I have always bought my boxes directly from TiVo and then installed larger drives so I have no experience with non-TiVo boxes. 

Are the Humax or other manufacturers' hardware any beefier than TiVo hardware? 

Within TiVo series 2, don't the later TDC5400 boxes have a lower rated power supply than the older TDC2400 boxes?

My sister has asked me to buy her a used TiVo Series 2 box, probably from eBay, and upgrade it to as many hours as possible within the budget she's given me. 

So, I thought I'd better find out if one kind of Series 2 is better than others, upgrade-wise.

Another factor is, I guess, whether the older Series 2 can use the latest TiVo software as well.

So, let me ask, in what order would you list the various Series 2 boxes, from most upgradeable to least? Consider TiVo, Humax, Sony, etc.

In what order and why? 

Which is the most desirable for upgrading and why?

Which is the least desirable for upgrading and why?


----------



## classicsat (Feb 18, 2004)

All series 2s have the same upgrade rules. The newer ones do tend to have weaker PSUs, so are less amenable to dual drives.
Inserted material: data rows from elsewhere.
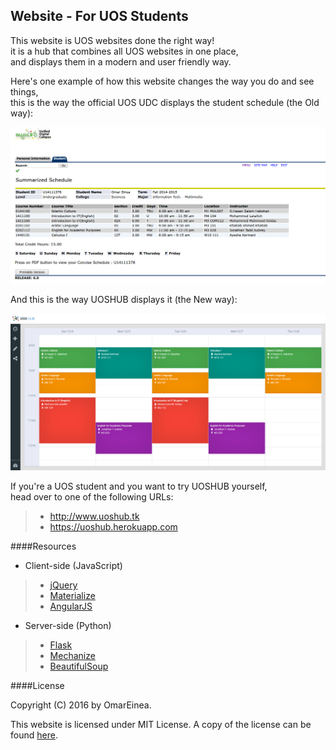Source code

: Website - For UOS Students
---


This website is UOS websites done the right way!<br>
it is a hub that combines all UOS websites in one place,<br>
and displays them in a modern and user friendly way.

Here's one example of how this website changes the way you do and see things,<br>
this is the way the official UOS UDC displays the student schedule (the Old way):

![alt tag](https://raw.githubusercontent.com/OmarEinea/old_UOSHUB/materialize/static/img/old_schedule.png)

And this is the way UOSHUB displays it (the New way):

![alt tag](https://raw.githubusercontent.com/OmarEinea/old_UOSHUB/materialize/static/img/new_schedule.png)


If you're a UOS student and you want to try UOSHUB yourself,<br>
head over to one of the following URLs:
> - http://www.uoshub.tk
> - https://uoshub.herokuapp.com

####Resources
- Client-side (JavaScript)
> - [jQuery](https://github.com/jquery/jquery)
> - [Materialize](https://github.com/dogfalo/materialize)
> - [AngularJS](https://github.com/angular/angular.js)

- Server-side (Python)
> - [Flask](https://github.com/pallets/flask)
> - [Mechanize](https://github.com/jjlee/mechanize)
> - [BeautifulSoup](https://www.crummy.com/software/BeautifulSoup)


####License

Copyright (C) 2016 by OmarEinea.

This website is licensed under MIT License. A copy of the license can be found [here](https://github.com/OmarEinea/old_UOSHUB/blob/materialize/LICENSE.md).

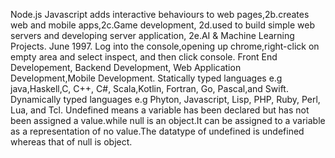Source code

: Node.js
Javascript adds interactive behaviours to web pages,2b.creates web and mobile apps,2c.Game development, 2d.used to build simple web servers and developing server application, 2e.AI & Machine Learning Projects.
June 1997.
Log into the console,opening up chrome,right-click on empty area and select inspect, and then click console.
Front End Developement, Backend Development,  Web Application Development,Mobile Development.
Statically typed languages e.g java,Haskell,C, C++, C#, Scala,Kotlin, Fortran, Go, Pascal,and Swift. Dynamically typed languages e.g Phyton, Javascript, Lisp, PHP, Ruby, Perl, Lua, and Tcl.
Undefined means a variable has been declared but has not been assigned a value.while null is an object.It can be assigned to a variable as a representation of no value.The datatype of undefined is undefined whereas that of null is object.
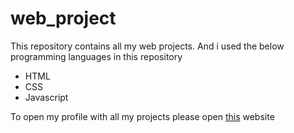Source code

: # web_project
This repository contains all my web projects. And i used the below programming languages in this repository  

* HTML
* CSS
* Javascript 

To open my profile with all my projects please open [this](https://mahalakshmi2000.github.io/web_project/) website 
 
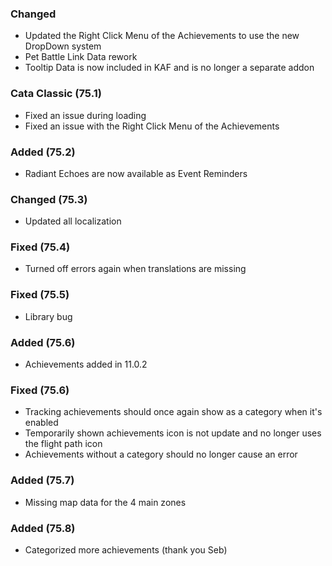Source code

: ### Changed
- Updated the Right Click Menu of the Achievements to use the new DropDown system
- Pet Battle Link Data rework
- Tooltip Data is now included in KAF and is no longer a separate addon

### Cata Classic (75.1)
- Fixed an issue during loading
- Fixed an issue with the Right Click Menu of the Achievements

### Added (75.2)
- Radiant Echoes are now available as Event Reminders

### Changed (75.3)
- Updated all localization

### Fixed (75.4)
- Turned off errors again when translations are missing

### Fixed (75.5)
- Library bug

### Added (75.6)
- Achievements added in 11.0.2

### Fixed (75.6)
- Tracking achievements should once again show as a category when it's enabled
- Temporarily shown achievements icon is not update and no longer uses the flight path icon
- Achievements without a category should no longer cause an error

### Added (75.7)
- Missing map data for the 4 main zones

### Added (75.8)
- Categorized more achievements (thank you Seb)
All Series 2s basically run the same software version number, with a sub-version for their particular hardware.

I'd get the lowest cost TiVo as possible,perhaps a DT, maybe even a new one with rebate, and put the savings into the single largest drive I can.


----------



## Marconi (Sep 8, 2001)

classicsat said:


> I'd get the lowest cost TiVo as possible,perhaps a DT, maybe even a new one with rebate, and put the savings into the single largest drive I can.
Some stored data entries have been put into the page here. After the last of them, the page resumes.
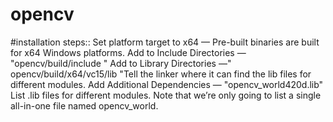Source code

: # opencv
#installation steps::
Set platform target to x64 — Pre-built binaries are built for x64 Windows platforms.
Add to Include Directories — "opencv/build/include "
Add to Library Directories —" opencv/build/x64/vc15/lib "Tell the linker where it can find the lib files for different modules.
Add Additional Dependencies — "opencv_world420d.lib" List .lib files for different modules. Note that we’re only going to list a single all-in-one file named opencv_world.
But I can get two 400GB drives for $100 less than a single 750GB drive. This makes me tend to lean toward dual drives.


----------



## supasta (May 6, 2006)

Marconi said:


> But I can get two 400GB drives for $100 less than a single 750GB drive. This makes me tend to lean toward dual drives.


I would spend a few minutes looking around this forum for more info on the pros/cons of a Dual-Drive TiVo.


----------



## Marconi (Sep 8, 2001)

supasta said:


> I would spend a few minutes looking around this forum for more info on the pros/cons of a Dual-Drive TiVo.
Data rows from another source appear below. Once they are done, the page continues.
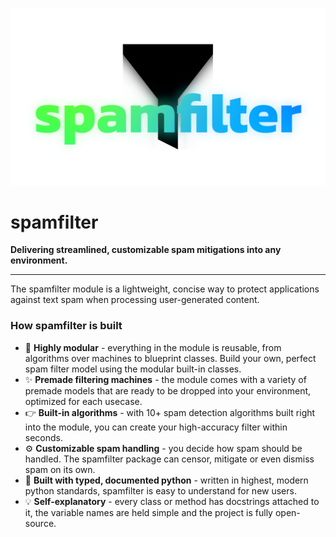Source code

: ![Spamfilter Logo](https://raw.githubusercontent.com/mags0ft/spamfilter/master/docs/assets/icon.png)

# spamfilter
**Delivering streamlined, customizable spam mitigations into any environment.**

---
The spamfilter module is a lightweight, concise way to protect applications against text spam when processing user-generated content.

### How spamfilter is built

- 🎨 **Highly modular** - everything in the module is reusable, from algorithms over machines to blueprint classes. Build your own, perfect spam filter model using the modular built-in classes.
- ✨ **Premade filtering machines** - the module comes with a variety of premade models that are ready to be dropped into your environment, optimized for each usecase.
- 👉 **Built-in algorithms** - with 10+ spam detection algorithms built right into the module, you can create your high-accuracy filter within seconds.
- ⚙ **Customizable spam handling** - you decide how spam should be handled. The spamfilter package can censor, mitigate or even dismiss spam on its own.
- 🐍 **Built with typed, documented python** - written in highest, modern python standards, spamfilter is easy to understand for new users.
- 💡 **Self-explanatory** - every class or method has docstrings attached to it, the variable names are held simple and the project is fully open-source.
Well, I do have three of them. So far, so good.


----------



## bmgoodman (Dec 20, 2000)

IMO, the 540 series was terrible for transferring shows. I think it uses cheaper chips and it always took me realtime or longer to transfer shows at medium quality. The 240 series models transferred much better. I also like the dual tuner models as the video quality seems better, it has built in ethernet, and transfers seem pretty fast. I will admit that I've seen more interrupted transfers with the DT, but I haven't done any research to find out what the cause might be.


----------



## Marconi (Sep 8, 2001)

classicsat said:


> All series 2s have the same upgrade rules. The newer ones do tend to have weaker PSUs, so are less amenable to dual drives.


Does this mean that TCD2xxx models have stronger power supplies than TCD5xxx models?


----------



## Marconi (Sep 8, 2001)

Marconi said:


> Does this mean that TCD2xxx models have stronger power supplies than TCD5xxx models?


No one has answered this yet. Does no one know? It sounded like classicsat was saying that newer Series 2 boxes have weaker power supplies than older Series 2 boxes when he wrote:



classicsat said:


> All series 2s have the same upgrade rules. The newer ones do tend to have weaker PSUs, so are less amenable to dual drives.


----------